### WHAT IS NEEDED
Transcribe each entry. Change nothing.

————

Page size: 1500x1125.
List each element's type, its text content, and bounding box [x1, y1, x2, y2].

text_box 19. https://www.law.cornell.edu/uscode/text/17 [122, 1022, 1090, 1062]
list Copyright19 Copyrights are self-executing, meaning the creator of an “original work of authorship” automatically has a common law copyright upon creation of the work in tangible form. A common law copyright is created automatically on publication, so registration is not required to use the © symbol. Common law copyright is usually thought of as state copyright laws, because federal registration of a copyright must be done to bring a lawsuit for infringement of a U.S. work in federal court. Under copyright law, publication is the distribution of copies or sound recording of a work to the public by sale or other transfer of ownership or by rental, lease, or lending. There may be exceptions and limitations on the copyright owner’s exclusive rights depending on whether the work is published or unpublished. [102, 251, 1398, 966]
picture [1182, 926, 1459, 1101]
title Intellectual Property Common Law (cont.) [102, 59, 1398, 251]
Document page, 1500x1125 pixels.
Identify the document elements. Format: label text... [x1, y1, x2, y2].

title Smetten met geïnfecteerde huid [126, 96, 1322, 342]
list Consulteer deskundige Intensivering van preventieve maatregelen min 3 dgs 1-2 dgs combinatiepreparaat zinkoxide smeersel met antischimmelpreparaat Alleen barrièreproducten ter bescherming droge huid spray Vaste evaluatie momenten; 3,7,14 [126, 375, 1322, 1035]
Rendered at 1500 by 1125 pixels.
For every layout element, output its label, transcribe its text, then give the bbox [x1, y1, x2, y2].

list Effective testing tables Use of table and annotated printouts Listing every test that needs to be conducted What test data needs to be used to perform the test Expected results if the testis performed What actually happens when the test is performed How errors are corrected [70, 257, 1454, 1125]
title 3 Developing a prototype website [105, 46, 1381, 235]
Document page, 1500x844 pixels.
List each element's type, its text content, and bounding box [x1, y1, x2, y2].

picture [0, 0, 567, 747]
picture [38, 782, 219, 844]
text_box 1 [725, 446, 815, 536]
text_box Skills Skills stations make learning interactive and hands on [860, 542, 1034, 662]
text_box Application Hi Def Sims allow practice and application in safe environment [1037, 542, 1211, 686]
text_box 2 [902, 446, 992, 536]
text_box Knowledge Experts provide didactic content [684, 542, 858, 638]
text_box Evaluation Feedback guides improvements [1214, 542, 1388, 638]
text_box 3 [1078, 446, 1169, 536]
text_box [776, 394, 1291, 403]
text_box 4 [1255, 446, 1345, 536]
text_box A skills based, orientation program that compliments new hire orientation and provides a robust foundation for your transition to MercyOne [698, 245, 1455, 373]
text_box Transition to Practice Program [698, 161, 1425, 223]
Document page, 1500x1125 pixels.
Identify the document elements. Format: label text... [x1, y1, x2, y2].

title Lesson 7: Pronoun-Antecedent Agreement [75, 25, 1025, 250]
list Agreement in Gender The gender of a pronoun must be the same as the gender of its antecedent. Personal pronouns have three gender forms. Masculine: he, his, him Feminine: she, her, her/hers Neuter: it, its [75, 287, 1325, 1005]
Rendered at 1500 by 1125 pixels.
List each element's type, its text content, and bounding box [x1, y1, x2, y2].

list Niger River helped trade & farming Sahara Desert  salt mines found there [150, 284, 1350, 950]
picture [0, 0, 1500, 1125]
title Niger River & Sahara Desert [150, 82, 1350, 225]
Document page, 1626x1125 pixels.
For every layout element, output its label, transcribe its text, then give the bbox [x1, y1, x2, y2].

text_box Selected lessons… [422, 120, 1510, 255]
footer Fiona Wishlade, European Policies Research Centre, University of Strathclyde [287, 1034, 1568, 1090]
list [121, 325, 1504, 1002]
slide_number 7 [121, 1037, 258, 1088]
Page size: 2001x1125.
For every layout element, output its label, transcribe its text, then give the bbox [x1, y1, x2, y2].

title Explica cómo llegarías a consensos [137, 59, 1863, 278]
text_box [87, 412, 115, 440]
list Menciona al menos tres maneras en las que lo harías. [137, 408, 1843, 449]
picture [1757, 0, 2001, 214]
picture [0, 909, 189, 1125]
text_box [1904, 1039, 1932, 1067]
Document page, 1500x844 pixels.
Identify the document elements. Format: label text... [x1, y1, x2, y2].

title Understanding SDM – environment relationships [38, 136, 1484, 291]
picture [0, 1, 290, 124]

————

### RESULT
Page size: 1500x1125.
List each element's type, its text content, and bounding box [x1, y1, x2, y2].

text_box 19. https://www.law.cornell.edu/uscode/text/17 [122, 1022, 1090, 1062]
list Copyright19 Copyrights are self-executing, meaning the creator of an “original work of authorship” automatically has a common law copyright upon creation of the work in tangible form. A common law copyright is created automatically on publication, so registration is not required to use the © symbol. Common law copyright is usually thought of as state copyright laws, because federal registration of a copyright must be done to bring a lawsuit for infringement of a U.S. work in federal court. Under copyright law, publication is the distribution of copies or sound recording of a work to the public by sale or other transfer of ownership or by rental, lease, or lending. There may be exceptions and limitations on the copyright owner’s exclusive rights depending on whether the work is published or unpublished. [102, 251, 1398, 966]
picture [1182, 926, 1459, 1101]
title Intellectual Property Common Law (cont.) [102, 59, 1398, 251]
Document page, 1500x1125 pixels.
Identify the document elements. Format: label text... [x1, y1, x2, y2].

title Smetten met geïnfecteerde huid [126, 96, 1322, 342]
list Consulteer deskundige Intensivering van preventieve maatregelen min 3 dgs 1-2 dgs combinatiepreparaat zinkoxide smeersel met antischimmelpreparaat Alleen barrièreproducten ter bescherming droge huid spray Vaste evaluatie momenten; 3,7,14 [126, 375, 1322, 1035]
Rendered at 1500 by 1125 pixels.
For every layout element, output its label, transcribe its text, then give the bbox [x1, y1, x2, y2].

list Effective testing tables Use of table and annotated printouts Listing every test that needs to be conducted What test data needs to be used to perform the test Expected results if the testis performed What actually happens when the test is performed How errors are corrected [70, 257, 1454, 1125]
title 3 Developing a prototype website [105, 46, 1381, 235]
Document page, 1500x844 pixels.
List each element's type, its text content, and bounding box [x1, y1, x2, y2].

picture [0, 0, 567, 747]
picture [38, 782, 219, 844]
text_box 1 [725, 446, 815, 536]
text_box Skills Skills stations make learning interactive and hands on [860, 542, 1034, 662]
text_box Application Hi Def Sims allow practice and application in safe environment [1037, 542, 1211, 686]
text_box 2 [902, 446, 992, 536]
text_box Knowledge Experts provide didactic content [684, 542, 858, 638]
text_box Evaluation Feedback guides improvements [1214, 542, 1388, 638]
text_box 3 [1078, 446, 1169, 536]
text_box [776, 394, 1291, 403]
text_box 4 [1255, 446, 1345, 536]
text_box A skills based, orientation program that compliments new hire orientation and provides a robust foundation for your transition to MercyOne [698, 245, 1455, 373]
text_box Transition to Practice Program [698, 161, 1425, 223]
Document page, 1500x1125 pixels.
Identify the document elements. Format: label text... [x1, y1, x2, y2].

title Lesson 7: Pronoun-Antecedent Agreement [75, 25, 1025, 250]
list Agreement in Gender The gender of a pronoun must be the same as the gender of its antecedent. Personal pronouns have three gender forms. Masculine: he, his, him Feminine: she, her, her/hers Neuter: it, its [75, 287, 1325, 1005]
Rendered at 1500 by 1125 pixels.
List each element's type, its text content, and bounding box [x1, y1, x2, y2].

list Niger River helped trade & farming Sahara Desert  salt mines found there [150, 284, 1350, 950]
picture [0, 0, 1500, 1125]
title Niger River & Sahara Desert [150, 82, 1350, 225]
Document page, 1626x1125 pixels.
For every layout element, output its label, transcribe its text, then give the bbox [x1, y1, x2, y2].

text_box Selected lessons… [422, 120, 1510, 255]
footer Fiona Wishlade, European Policies Research Centre, University of Strathclyde [287, 1034, 1568, 1090]
list [121, 325, 1504, 1002]
slide_number 7 [121, 1037, 258, 1088]
Page size: 2001x1125.
For every layout element, output its label, transcribe its text, then give the bbox [x1, y1, x2, y2].

title Explica cómo llegarías a consensos [137, 59, 1863, 278]
text_box [87, 412, 115, 440]
list Menciona al menos tres maneras en las que lo harías. [137, 408, 1843, 449]
picture [1757, 0, 2001, 214]
picture [0, 909, 189, 1125]
text_box [1904, 1039, 1932, 1067]
Document page, 1500x844 pixels.
Identify the document elements. Format: label text... [x1, y1, x2, y2].

title Understanding SDM – environment relationships [38, 136, 1484, 291]
picture [0, 1, 290, 124]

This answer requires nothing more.